Notre objectif est de nous assurer que notre assistance à la croissance répond aux objectifs des nouvelles autorités sénégalaises. L’Elysée explique que plusieurs questions pourraient être abordées, telles que la migration, la formation des jeunes, les visas… Ce leader du Sud soutient que la France doit être au cœur de cette nouvelle relation. Un responsable du ministère des affaires étrangères parie que si l’on réussit, l’activisme panafricaniste mortifère sera tué à la manière de Nathalie Yamb, une militante suisso-camerounaise célèbre pour ses propos incendiaires sur la France.

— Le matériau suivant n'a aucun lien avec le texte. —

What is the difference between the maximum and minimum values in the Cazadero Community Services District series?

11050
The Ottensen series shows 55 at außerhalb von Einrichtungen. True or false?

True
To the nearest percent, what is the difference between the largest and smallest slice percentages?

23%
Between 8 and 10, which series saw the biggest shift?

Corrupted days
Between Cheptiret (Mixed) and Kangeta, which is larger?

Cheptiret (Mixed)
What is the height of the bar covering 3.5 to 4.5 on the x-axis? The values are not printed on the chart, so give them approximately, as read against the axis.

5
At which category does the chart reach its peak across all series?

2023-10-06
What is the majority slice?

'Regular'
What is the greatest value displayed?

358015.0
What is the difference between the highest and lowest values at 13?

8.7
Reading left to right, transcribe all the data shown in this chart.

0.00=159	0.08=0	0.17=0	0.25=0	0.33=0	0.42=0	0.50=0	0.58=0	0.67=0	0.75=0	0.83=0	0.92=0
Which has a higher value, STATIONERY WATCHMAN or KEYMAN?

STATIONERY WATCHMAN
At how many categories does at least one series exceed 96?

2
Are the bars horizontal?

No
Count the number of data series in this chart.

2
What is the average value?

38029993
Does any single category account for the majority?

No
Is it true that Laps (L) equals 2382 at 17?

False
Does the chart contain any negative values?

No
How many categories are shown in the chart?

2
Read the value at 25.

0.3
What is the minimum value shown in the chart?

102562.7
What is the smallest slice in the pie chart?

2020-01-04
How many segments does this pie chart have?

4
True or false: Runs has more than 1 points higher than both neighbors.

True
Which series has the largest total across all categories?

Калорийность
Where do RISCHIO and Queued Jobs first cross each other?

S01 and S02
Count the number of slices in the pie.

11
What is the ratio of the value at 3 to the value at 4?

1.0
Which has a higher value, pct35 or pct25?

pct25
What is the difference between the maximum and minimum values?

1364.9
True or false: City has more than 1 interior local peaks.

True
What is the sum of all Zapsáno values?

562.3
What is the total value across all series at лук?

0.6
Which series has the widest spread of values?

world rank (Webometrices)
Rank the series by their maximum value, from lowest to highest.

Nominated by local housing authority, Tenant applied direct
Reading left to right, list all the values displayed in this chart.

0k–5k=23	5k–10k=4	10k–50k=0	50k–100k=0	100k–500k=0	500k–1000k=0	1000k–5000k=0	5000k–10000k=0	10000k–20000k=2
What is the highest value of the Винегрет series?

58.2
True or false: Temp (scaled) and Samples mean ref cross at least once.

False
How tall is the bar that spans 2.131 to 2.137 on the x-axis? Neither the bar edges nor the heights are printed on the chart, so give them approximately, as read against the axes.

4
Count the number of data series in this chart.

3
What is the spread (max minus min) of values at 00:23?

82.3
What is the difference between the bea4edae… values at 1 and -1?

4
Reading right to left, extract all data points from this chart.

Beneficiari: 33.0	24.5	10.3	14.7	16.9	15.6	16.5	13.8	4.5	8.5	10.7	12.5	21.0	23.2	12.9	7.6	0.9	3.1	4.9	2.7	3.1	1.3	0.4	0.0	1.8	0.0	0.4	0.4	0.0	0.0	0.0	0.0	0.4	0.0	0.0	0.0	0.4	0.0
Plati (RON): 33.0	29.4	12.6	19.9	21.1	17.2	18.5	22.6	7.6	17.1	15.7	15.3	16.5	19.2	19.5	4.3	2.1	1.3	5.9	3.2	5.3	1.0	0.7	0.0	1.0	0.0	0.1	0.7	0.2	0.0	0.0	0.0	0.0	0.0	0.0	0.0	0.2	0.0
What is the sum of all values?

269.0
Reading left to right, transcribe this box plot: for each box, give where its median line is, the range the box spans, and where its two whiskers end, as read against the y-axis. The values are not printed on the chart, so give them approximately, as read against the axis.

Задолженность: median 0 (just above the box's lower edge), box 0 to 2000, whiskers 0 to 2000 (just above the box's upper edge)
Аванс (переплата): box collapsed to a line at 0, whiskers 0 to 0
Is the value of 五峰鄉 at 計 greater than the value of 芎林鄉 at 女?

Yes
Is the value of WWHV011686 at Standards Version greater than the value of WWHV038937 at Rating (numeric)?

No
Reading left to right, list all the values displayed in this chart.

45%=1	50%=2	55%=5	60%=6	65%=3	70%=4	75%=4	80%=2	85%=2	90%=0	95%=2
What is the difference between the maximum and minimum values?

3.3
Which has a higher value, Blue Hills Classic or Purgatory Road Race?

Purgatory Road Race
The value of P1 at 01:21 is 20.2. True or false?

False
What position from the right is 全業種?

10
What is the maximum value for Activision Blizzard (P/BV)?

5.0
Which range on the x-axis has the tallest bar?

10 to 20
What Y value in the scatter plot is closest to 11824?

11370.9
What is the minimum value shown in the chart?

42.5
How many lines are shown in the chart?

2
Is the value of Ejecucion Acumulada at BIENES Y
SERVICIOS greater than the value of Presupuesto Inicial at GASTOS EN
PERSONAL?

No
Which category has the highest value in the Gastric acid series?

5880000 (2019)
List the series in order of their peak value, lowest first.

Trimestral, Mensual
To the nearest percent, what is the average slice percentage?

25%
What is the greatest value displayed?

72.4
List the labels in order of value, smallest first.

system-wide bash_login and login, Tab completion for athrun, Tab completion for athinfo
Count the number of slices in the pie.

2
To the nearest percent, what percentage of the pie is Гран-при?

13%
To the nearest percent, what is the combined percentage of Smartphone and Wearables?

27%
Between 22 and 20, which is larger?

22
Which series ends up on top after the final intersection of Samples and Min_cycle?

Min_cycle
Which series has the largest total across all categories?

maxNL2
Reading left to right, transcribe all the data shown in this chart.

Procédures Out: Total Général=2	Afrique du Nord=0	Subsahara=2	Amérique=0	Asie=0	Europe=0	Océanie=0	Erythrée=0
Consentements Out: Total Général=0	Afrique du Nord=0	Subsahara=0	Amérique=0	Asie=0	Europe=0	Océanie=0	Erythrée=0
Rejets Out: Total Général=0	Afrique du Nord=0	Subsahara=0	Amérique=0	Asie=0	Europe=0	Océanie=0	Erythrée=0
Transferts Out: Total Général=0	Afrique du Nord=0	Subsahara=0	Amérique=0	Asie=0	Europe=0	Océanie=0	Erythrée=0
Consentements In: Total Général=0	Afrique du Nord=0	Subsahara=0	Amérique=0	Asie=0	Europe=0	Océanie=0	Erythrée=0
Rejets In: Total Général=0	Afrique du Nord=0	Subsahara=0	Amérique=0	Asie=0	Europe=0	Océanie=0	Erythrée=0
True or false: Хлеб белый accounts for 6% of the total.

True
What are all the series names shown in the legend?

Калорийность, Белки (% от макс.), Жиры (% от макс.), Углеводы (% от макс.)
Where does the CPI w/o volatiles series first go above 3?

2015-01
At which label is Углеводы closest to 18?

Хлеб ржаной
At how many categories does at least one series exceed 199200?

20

En Sénégal, l’objectif est de renforcer la réputation internationale du nouveau président grâce à cette rencontre importante. Il a effectué neuf voyages en Afrique en deux mois et demi et a commencé à jouer le rôle de médiateur entre les dirigeants de la Communauté économique des Etats de l’Afrique de l’Ouest (Cedeao) et les putschistes du Sahel. Un diplomate africain pense que la France devrait soutenir ses efforts car le Sénégal est une voix écoutée qui encourage les régimes militaires à revenir sur les rails de la démocratie.
Le déjeuner pourrait inclure d’autres sujets plus sensibles, tels que l’avenir des 320 soldats français qui restent stationnés à Dakar. Malgré les fréquentes dénonciations du parti de M. Faye concernant cette présence militaire, il est possible que les deux nations parviennent à un accord sur la reconfiguration souhaitée par l’Elysée. Combien d’hommes seront autorisés à rester au Sénégal? Pour quelles tâches? Paris soutient que ces questions seront discutées dans le but d’arriver à une décision « coconstruite ».
Le désastre de Thiaroye.
Certains au Sénégal espèrent qu’il se saisira du massacre des tirailleurs à Thiaroye, malgré le fait que le président Macron a utilisé la question mémorielle comme outil de sa diplomatie africaine. Des dizaines de tirailleurs de retour à Dakar en décembre 1944 ont été exécutés par des gendarmes français et des troupes coloniales pour avoir demandé leur solde. En 2012, François Hollande avait fait un premier pas en reconnaissant le rôle de la France dans le massacre et en permettant à une commission d’historiens d’accéder à une partie des archives. Le président Faye a une relation particulière avec son grand-père qui a été un tirailleur pendant la première guerre mondiale.
Aïssata Seck, présidente de l’Association pour la mémoire et l’histoire des tirailleurs sénégalais et conseillère régionale d’Ile-de-France, a soumis une note à l’Elysée avant le déjeuner des présidents, suggérant que M. Macron pourrait aller plus loin. Il aurait la possibilité de canoniser un ancien tirailleur de Thiaroye et de graver la mention “morts pour la France” sur leurs sépultures. Cette militante souhaite que les recommandations soient mises en œuvre en décembre pour les commémorations et les excuses, mais elle est préoccupée par la situation politique française qui empêche la mise en œuvre de ces recommandations.
Il est possible qu’une visite officielle réussie se produise lors du Sommet de la francophonie qui est programmé en octobre à Villers-Cotterêts (Aisne). Il reste à déterminer dans quel cadre politique.